Valentina De Santis, chief executive of her family's Grand Hotel Tremezzo on Lake Como, had a similar approach when she invigorated the hotel's boutique. Along with Italian brands like Zilea, which specializes in regional silks, the boutique now features exclusive swimwear from the Bikini line by Stefania Bini, some with prints resembling vintage Lake Como postcards; and an airy linen collection called Mia Piccola Collezione.

De Santis even has a bespoke linen service, shipping the hotel's Italian fine linens, produced by Beltrami, direct to guests' homes.

Such service is expected by shoppers today, but then so is the convenience of e-commerce and retails' concern for environmental considerations.

At Le Sirenuse hotel in Positano, owned by the Sersale family, Carla Sersale and her niece, Viola Parrocchetti, a designer, introduced fashion label Le Sirenuse Positano in 2013 for the hotel shop -- and, now, a global audience through its Web page.

"Because I come from a hotel background, I'm very service focused," Sersale said. "If people want to buy it online, I'm there for it."

The duo now create three collections a year featuring eccentric combinations of European and Far Eastern motifs on tissue-thin voiles, although the collection introduced at the label's Milan showroom recently will encompass embroidery, solid color separates and Made in Italy pieces.

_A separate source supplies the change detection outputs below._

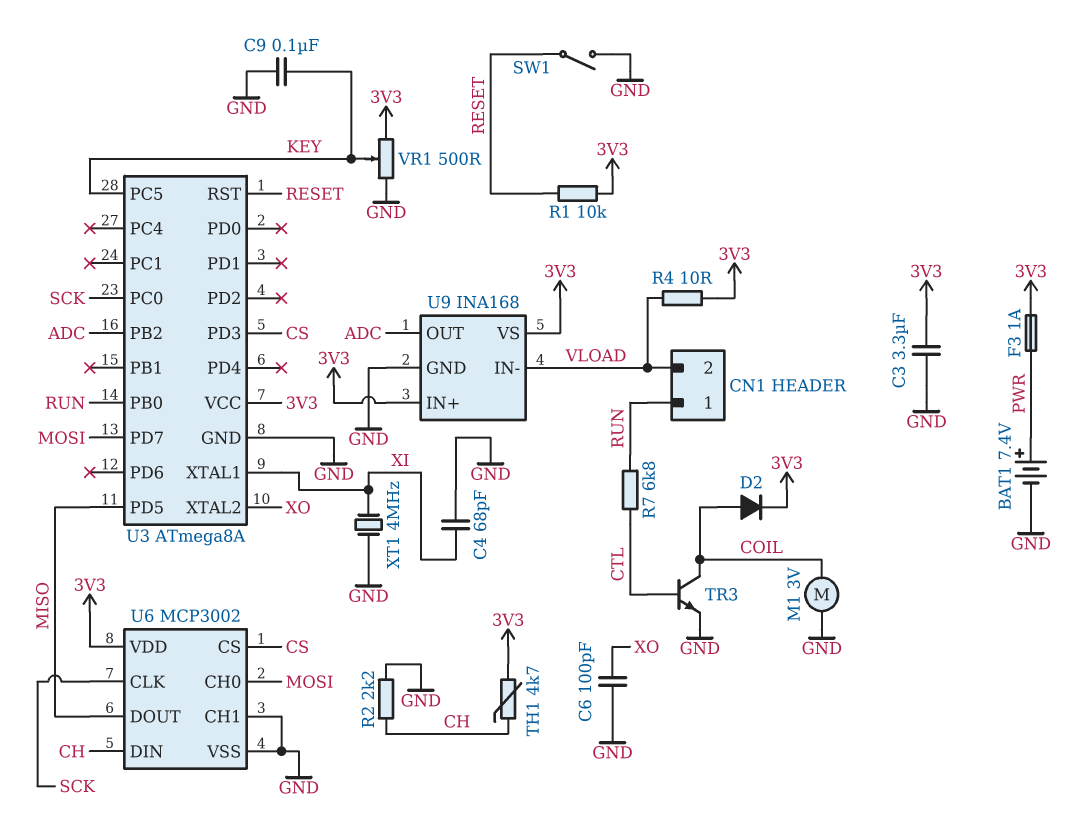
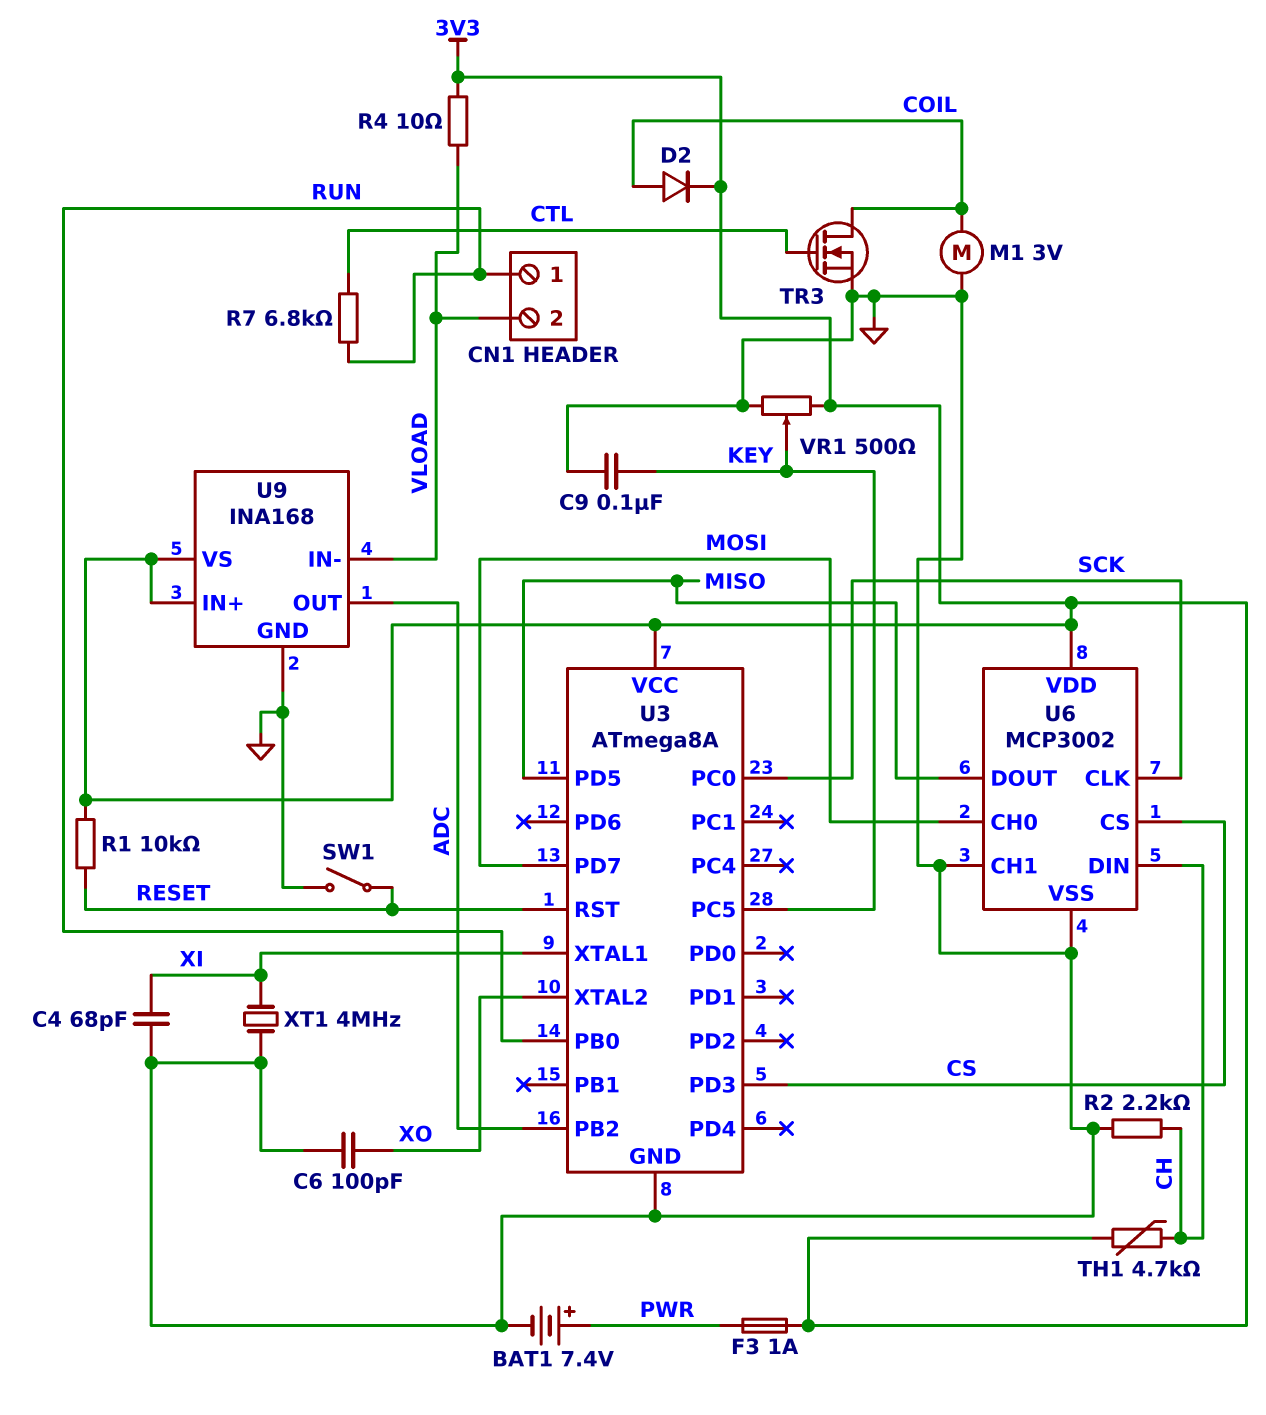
C3: 3.3uF (3V3, GND) -> none
TR3: NPN (B CTL, C COIL, E GND) -> NMOS (G CTL, D COIL, S GND)

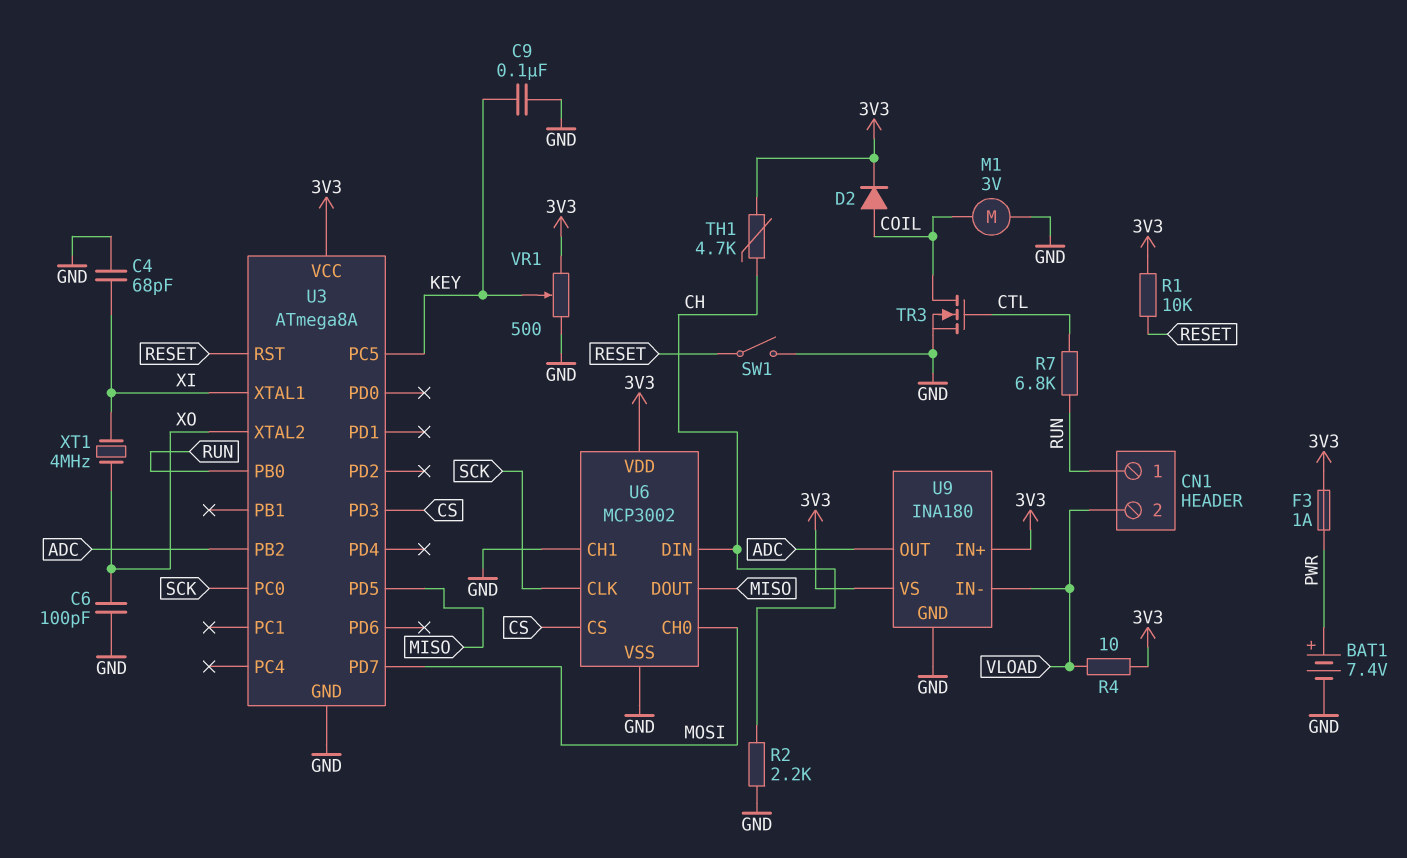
U9: INA168 -> INA180
XT1: 4MHz (GND, XI) -> 4MHz (XI, XO)

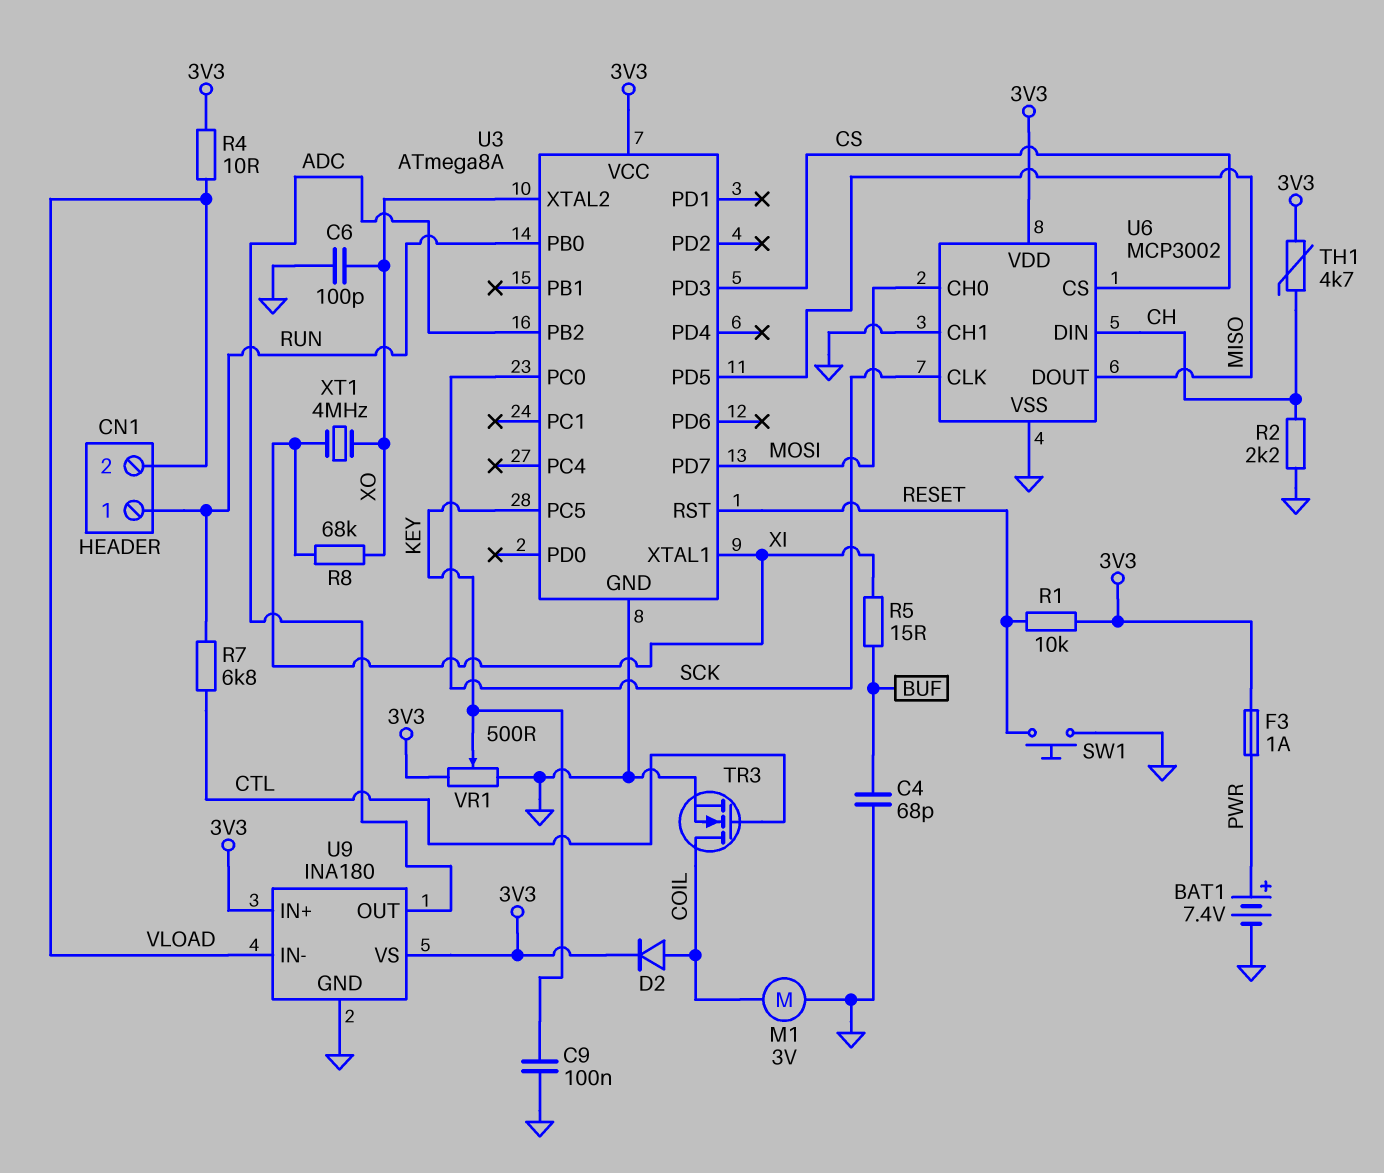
C4: 68pF (GND, XI) -> 68pF (BUF, GND)
R5: none -> 15 (BUF, XI)
R8: none -> 68k (XI, XO)
SW1: switch (GND, RESET) -> button (GND, RESET)

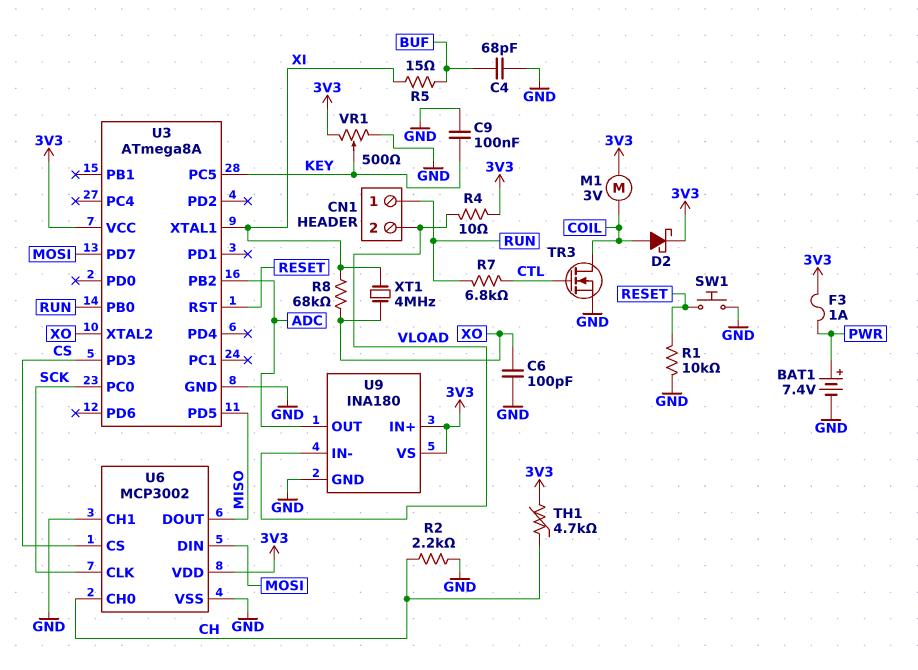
D2: diode (A COIL, K 3V3) -> schottky (A COIL, K 3V3)
M1: motor 3V (COIL, GND) -> motor 3V (3V3, COIL)
R1: 10k (3V3, RESET) -> 10k (GND, RESET)
U6 pin CH0: MOSI -> CH
U6 pin DIN: CH -> MOSI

They plan to introduce housewares in the spring.

Sustainability was key for stylist Eva Geraldine Fontanelli and Caterina Occhio, a former developmental aid manager, who jointly opened a Goooders pop-up store this year at Palazzo Avino in Ravello, working with Ayni knitwear from Peru, Lanapo leather sandals from Italy and Kisany linens made in East Africa. The women are co-founders of Goooders, an ethnical lifestyle site.

"I thought about where I shopped the most," Fontanelli said, "and I realized it was at hotels."

The intersection of luxury shopping and luxury hotels hasn't been lost on the biggest luxury groups: Consider LVMH Moet Hennessy Louis Vuitton's acquisition last year of Belmond, which includes, in Italy, Splendido hotel in Portofino and Villa San Michele in Fiesole, outside Florence.

"The well-established luxury brands are going to latch onto this big-time," Cereda-Parini of Jeffries Group said. For LVMH, "imagine the potential if they're able to sell unique leather goods products, or personalized pieces, only available in specific locations."

"The luxury shopper is demanding difference."